■ Exercise requirements:
Work out how many lines in the records include the word "Mittel", then answer with nothing but that number.

■ Records to use:
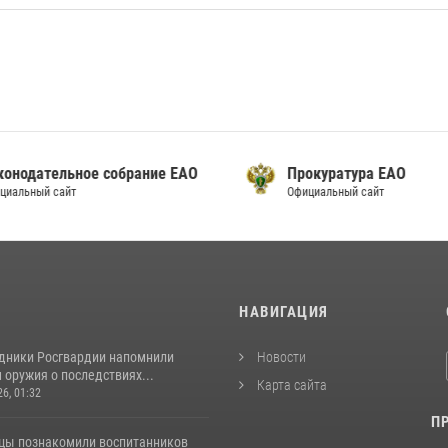
онодательное собрание ЕАО
Прокуратура ЕАО
альный сайт
Официальный сайт
И
НАВИГАЦИЯ
удники Росгвардии напомнили
Новости
оружия о последствиях...
Карта сайта
26, 01:32
П
цы познакомили воспитанников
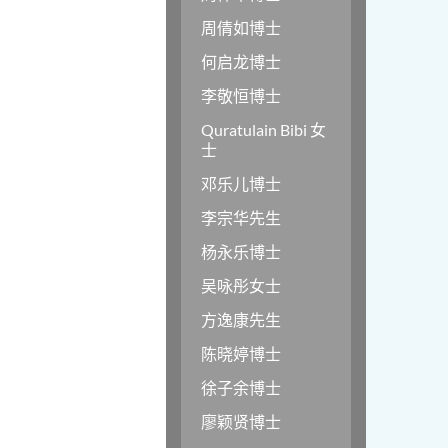
周倩如博士
何启龙博士
李敬恒博士
Quratulain Bibi 女
士
邓乐儿博士
李宗华先生
杨永乐博士
吴咏彤女士
方逸康先生
陈晓婷博士
徐子余博士
廖颖贤博士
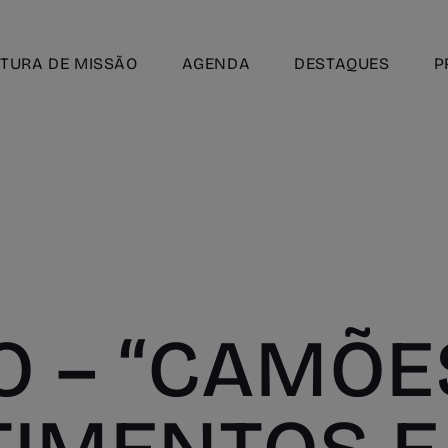
TURA DE MISSÃO
AGENDA
DESTAQUES
P
O – “CAMÕE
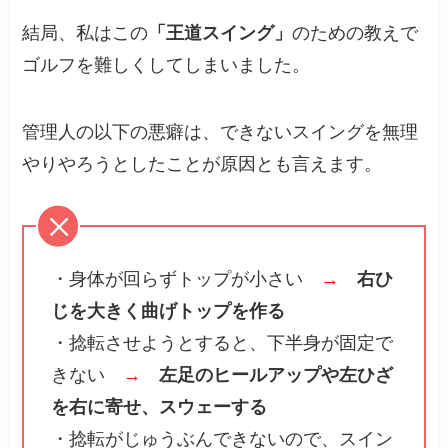
結局、私はこの
「王道スイング」
のための教えで
ゴルフを難しくしてしまいました。
管理人の以下の悪癖は、できないスイングを無理
やりやろうとしたことが原因とも言えます。
・身体が回らずトップが小さい
→
右ひ
じを大きく曲げトップを作る
・捻転させようとすると、下半身が固定で
きない
→
左足のヒールアップや左ひざ
を右に寄せ、スウェーする
・捻転がじゅうぶんできないので、スイン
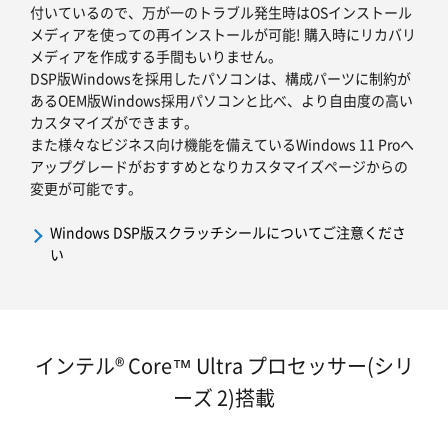
付いているので、万が一のトラブル発生時はOSインストール
メディアを使っての再インストールが可能! 購入時にリカバリ
メディアを作成する手間もいりません。
DSP版Windowsを採用したパソコンは、構成パーツに制約が
あるOEM版Windows採用パソコンと比べ、より自由度の高い
カスタマイズができます。
また様々なビジネス向け機能を備えているWindows 11 Proへ
アップグレードがおすすめとなりカスタマイズページからの
変更が可能です。
Windows DSP版スクラッチシールについてご注意くださ
い
インテル® Core™ Ultra プロセッサー(シリ
ーズ 2)搭載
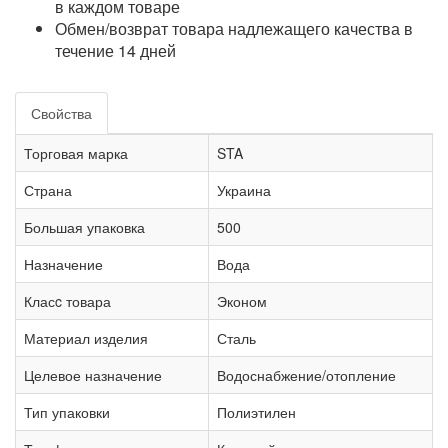
в каждом товаре
Обмен/возврат товара надлежащего качества в
течение 14 дней
Свойства
Торговая марка
STA
Страна
Украина
Большая упаковка
500
Назначение
Вода
Класc товара
Эконом
Материал изделия
Сталь
Целевое назначение
Водоснабжение/отопление
Тип упаковки
Полиэтилен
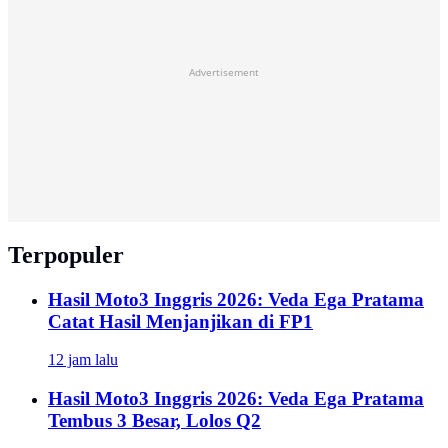
Advertisement
Terpopuler
Hasil Moto3 Inggris 2026: Veda Ega Pratama
Catat Hasil Menjanjikan di FP1
12 jam lalu
Hasil Moto3 Inggris 2026: Veda Ega Pratama
Tembus 3 Besar, Lolos Q2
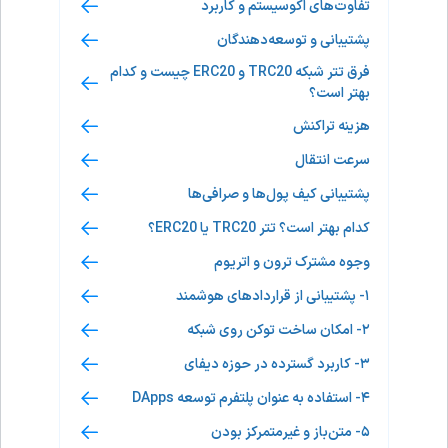
تفاوت‌های اکوسیستم و کاربرد
پشتیبانی و توسعه‌دهندگان
فرق تتر شبکه TRC20 و ERC20 چیست و کدام
بهتر است؟
هزینه تراکنش
سرعت انتقال
پشتیبانی کیف پول‌ها و صرافی‌ها
کدام بهتر است؟ تتر TRC20 یا ERC20؟
وجوه مشترک ترون و اتریوم
۱- پشتیبانی از قراردادهای هوشمند
۲- امکان ساخت توکن روی شبکه
۳- کاربرد گسترده در حوزه دیفای
۴- استفاده به عنوان پلتفرم توسعه DApps
۵- متن‌باز و غیرمتمرکز بودن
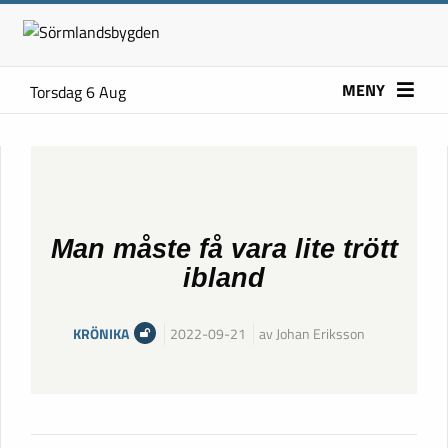
MENY
Torsdag 6 Aug
Man måste få vara lite trött
ibland
KRÖNIKA
2022-09-21
av Johan Eriksson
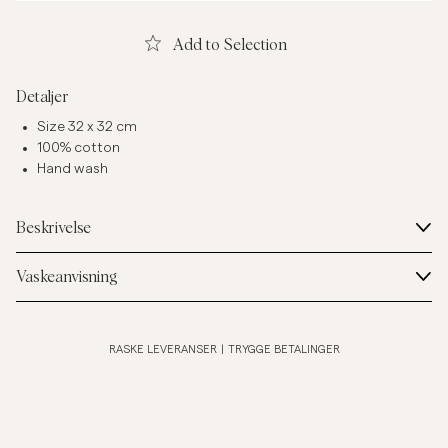
Add to Selection
Detaljer
Size 32 x 32 cm
100% cotton
Hand wash
Beskrivelse
Vaskeanvisning
RASKE LEVERANSER
|
TRYGGE BETALINGER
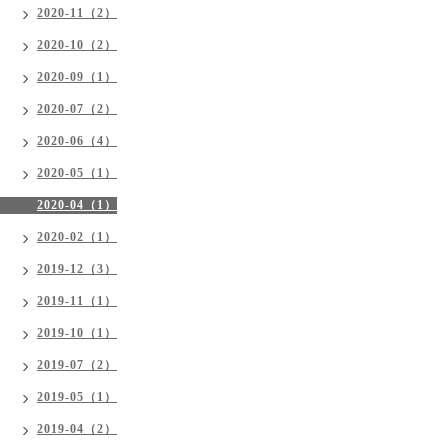
2020-11（2）
2020-10（2）
2020-09（1）
2020-07（2）
2020-06（4）
2020-05（1）
2020-04（1）
2020-02（1）
2019-12（3）
2019-11（1）
2019-10（1）
2019-07（2）
2019-05（1）
2019-04（2）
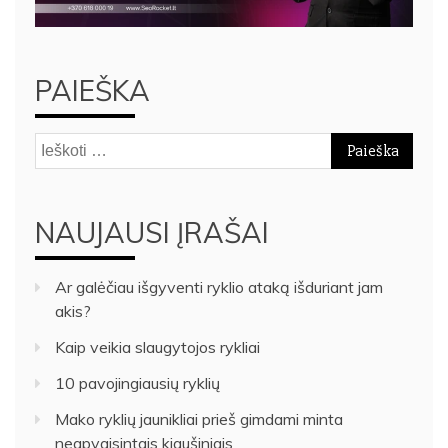
PAIEŠKA
Ieškoti:
NAUJAUSI ĮRAŠAI
Ar galėčiau išgyventi ryklio ataką išduriant jam
akis?
Kaip veikia slaugytojos rykliai
10 pavojingiausių ryklių
Mako ryklių jaunikliai prieš gimdami minta
neapvaisintais kiaušiniais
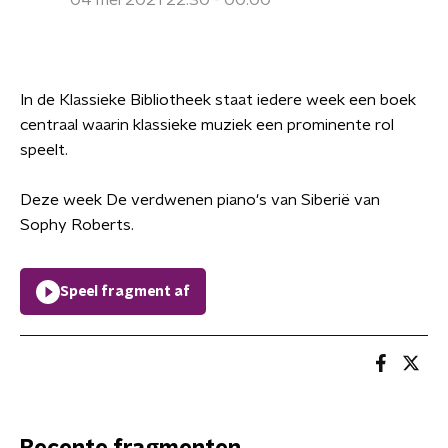
04 mei 2021 22:30 - 00:00
In de Klassieke Bibliotheek staat iedere week een boek
centraal waarin klassieke muziek een prominente rol
speelt.
Deze week De verdwenen piano's van Siberië van
Sophy Roberts.
Speel fragment af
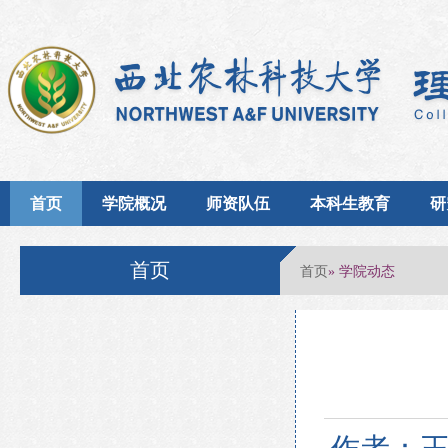
首页
学院概况
师资队伍
本科生教育
研
首页
首页
» 学院动态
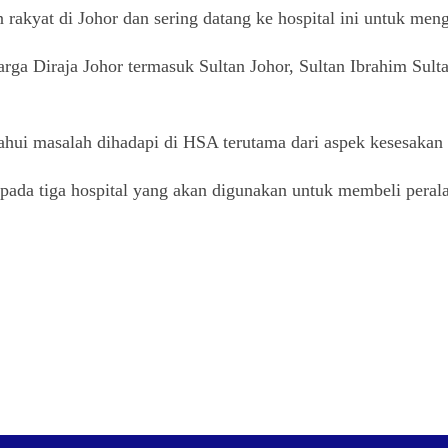
 rakyat di Johor dan sering datang ke hospital ini untuk me
arga Diraja Johor termasuk Sultan Johor, Sultan Ibrahim Sul
tahui masalah dihadapi di HSA terutama dari aspek kesesakan 
ada tiga hospital yang akan digunakan untuk membeli peralat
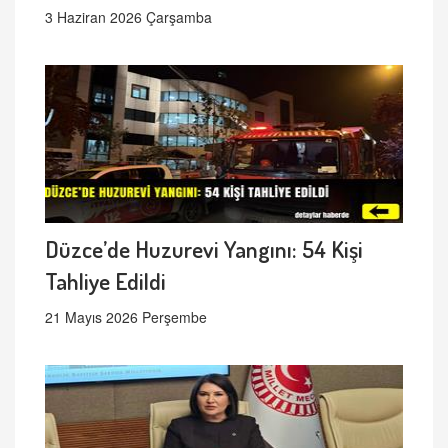
3 Haziran 2026 Çarşamba
Düzce’de Huzurevi Yangını: 54 Kişi
Tahliye Edildi
21 Mayıs 2026 Perşembe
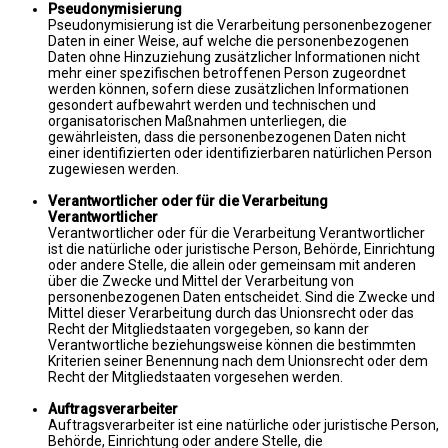
Pseudonymisierung
Pseudonymisierung ist die Verarbeitung personenbezogener
Daten in einer Weise, auf welche die personenbezogenen
Daten ohne Hinzuziehung zusätzlicher Informationen nicht
mehr einer spezifischen betroffenen Person zugeordnet
werden können, sofern diese zusätzlichen Informationen
gesondert aufbewahrt werden und technischen und
organisatorischen Maßnahmen unterliegen, die
gewährleisten, dass die personenbezogenen Daten nicht
einer identifizierten oder identifizierbaren natürlichen Person
zugewiesen werden.
Verantwortlicher oder für die Verarbeitung
Verantwortlicher
Verantwortlicher oder für die Verarbeitung Verantwortlicher
ist die natürliche oder juristische Person, Behörde, Einrichtung
oder andere Stelle, die allein oder gemeinsam mit anderen
über die Zwecke und Mittel der Verarbeitung von
personenbezogenen Daten entscheidet. Sind die Zwecke und
Mittel dieser Verarbeitung durch das Unionsrecht oder das
Recht der Mitgliedstaaten vorgegeben, so kann der
Verantwortliche beziehungsweise können die bestimmten
Kriterien seiner Benennung nach dem Unionsrecht oder dem
Recht der Mitgliedstaaten vorgesehen werden.
Auftragsverarbeiter
Auftragsverarbeiter ist eine natürliche oder juristische Person,
Behörde, Einrichtung oder andere Stelle, die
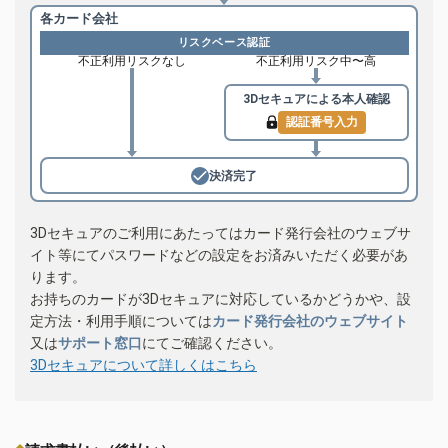
各カード会社
リスクベース認証
不正利用リスクなし
不正利用リスク中〜高
3Dセキュアによる
本人確認
認証番号入力
決済完了
3Dセキュアのご利用にあたってはカード発行会社のウェブサ
イト等にてパスワードなどの設定をお済みいただく必要があ
ります。
お持ちのカードが3Dセキュアに対応しているかどうかや、設
定方法・利用手順については
カード発行会社のウェブサイト
又は
サポート窓口
にてご確認ください。
3Dセキュアについて詳しくはこちら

■ Answer space:
2